Kirchen und Religion. Irgendwie unscheinbar, und auch bei weitem nicht von allen praktiziert. Ausnahme: Weihnachten und Ostern, da gehen dann doch die meisten. Das ist Deutschland, nicht so Uganda. Das Christentum ist hier für die Jugendlichen fast schon eine Hipsterbewegung. Wer nicht dabei ist, ist uncool oder zumindest Spielverderber. Diese Bewegung ist so dominant, dass sich die muslimische Minderheit sehr zurückhaltend ausnimmt. Auf Facebook schreibt einer meiner ugandischen Freunde, dass er Jesus nie missen möchte:
Jesus take the wheel, take it from my hands coz I can't do this on my own. Am letting go so give me one more chance and save me from the road I'm on.#Jesustakethewill.
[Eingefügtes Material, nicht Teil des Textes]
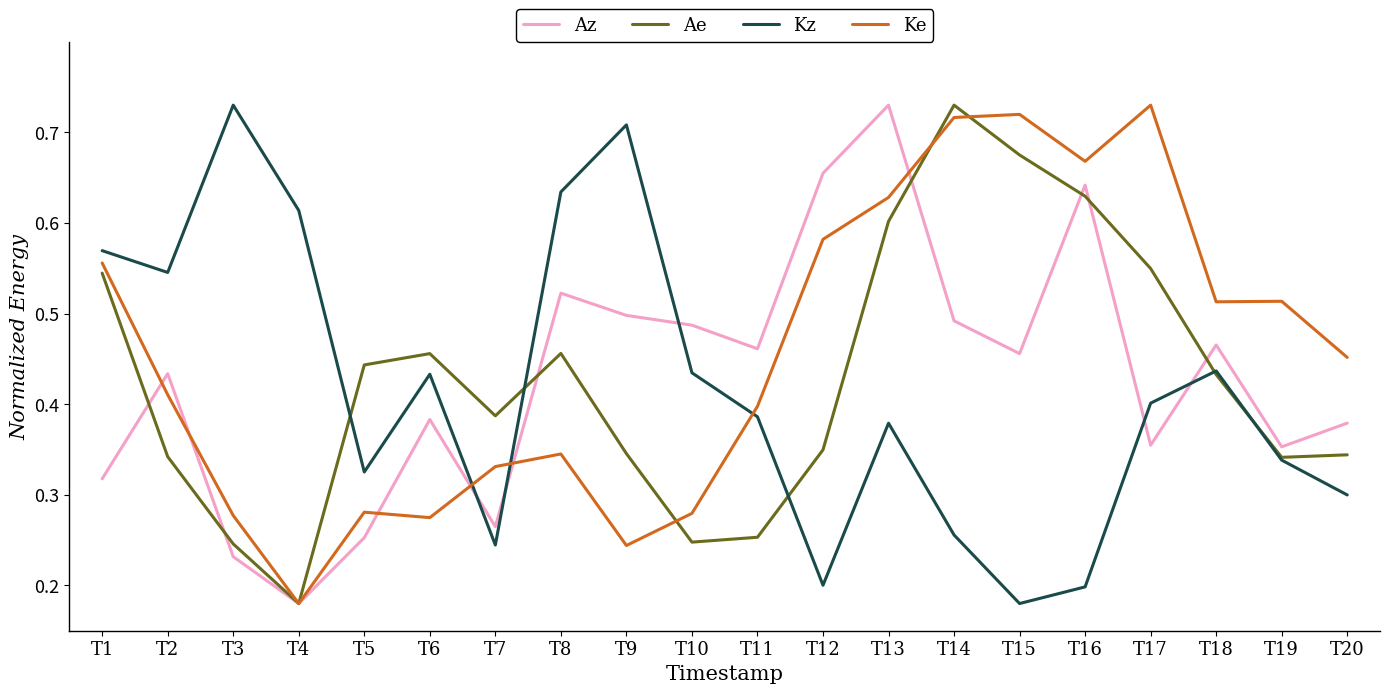

How many intersections are there between Az and Kz?

5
Es gibt unglaublich viele Kirchen. Zum Beispiel die Redeemed Christian Church Namuwongo, zu der mein Freund gehört. Oder die Good Biblelife Church neben unserem Trainingsplatz vom Zirkus.
Die Kirche gehört zu den beliebtesten Freizeitbeschäftigungen. Freunde treffen, Kirche putzen, Theaterstücke einüben,... Wenn ich meine Kids aus dem Zirkus frage: Wo warst du gestern während dem Training? 50% Wahrscheinlichkeit, dass es die Kirche war. Meine Mitbewohnerin hat mich gestern zur einer church production geschleppt. Gruselig. Es wurden Alltagsszenen vorgespielt und dann gezeigt wer in den Himmel und wer in die Hölle kommt. Da war ein Mädchen das nach unehelichem Sex AIDS hatte: gestorben und ab in die Hölle unter dem Beifall der Zuschauer.
Eine Seite weiß ich sehr zu schätzen. Die Chöre. Sonntags morgens in einem Hostel aufwachen, der Regen prasselt auf das Dach und durch die offene Türe kommen Gospelsequenzen in den Schlafraum; gemütlicher kann man nicht aufwachen.
Anderes Thema. Busfahrten sind in diesem Land eine ganz neue Erfahrung. Beim ersten mal noch zu ertragen. Beim zweiten mal grenzwertig. Wer von Kampala in die nächste “Stadt“ fährt (Kampala ist für deutsche Verhältnisse der einzige Ort, der den Titel Stadt verdient), wartet erst mal geraume Zeit am entsprechenden Buspark. Nicht darauf, dass der Bus kommt, sondern darauf das er sich füllt. Ugandische Busse fahren nicht los, bevor nicht jeder Platz mindestens einmal belegt ist. Effizient für die Busgesellschaft; schon mal was von Kundenkomfort gehört? Für Marokkoreisende soweit nichts Neues. Während man auf die Abfahrt wartet, werden einem Powerbanks, Klopapier, Limo und Glucoseriegel angeboten. Mit dem Start des Motors wird es spannend. Der Bildschirm vorne im Bus, und gegebenenfalls der in der Mitte kommen zum Einsatz. Da sagt noch einer, man würde sich nicht um seine Kunden kümmern. Es laufen ugandische Folklore-Pop Musikvideos. Der Ton scheint für Schwerhörige eingestellt zu sein. In den Videos geht es richtig zur Sache. Da werden Leute erschossen und vergewaltigt; im Bus sitzen Kinder. Jeder Clip ist irgendwie gleich wie der vorige. Ich misse Kreativität. Beim ersten mal sage ich mir: eine authentische Afrikaerfahrung, beim zweiten mal merke ich nur wie ich nach 6 Stunden Dauerbeschallung einen dicken Kopf bekomme. Vielleicht auch, weil die gleiche CD gelaufen ist, bei einer anderen Busgesellschaft, einer anderen Stadt.
Wieder witzig wird es beim Weggehen. Meist laufen auch dort die ugandischen Mainstreamlieder. Nichts ist tabu, fast nichts. Wenn Ugander Tanzen sprüht das nur so vor Energie und Selbstbewusstsein. Kontaktfreudig und manchmal scheinbar wie Warmmachen für den nächsten Geschlechtsverkehr, dass ist Tanzen hier. So was wie einen Körperklaus findet man hier nur schwer. Wenn Jungen wie Mädchen Tanzen, kein Problem, der hat seinen Spaß. Motto: Abspacken.
Tanzen tun schon die 4jährigen. Imitiert wird das, was die Großen machen. Vorbilder gibt es viele, alleine schon die unglaublich vielen Tanzgruppen. In meinem Zirkus gibt es alleine schon zwei, aufgetreten wird bei jeglichen Events. Motto: Tanzen bis der Arzt kommt.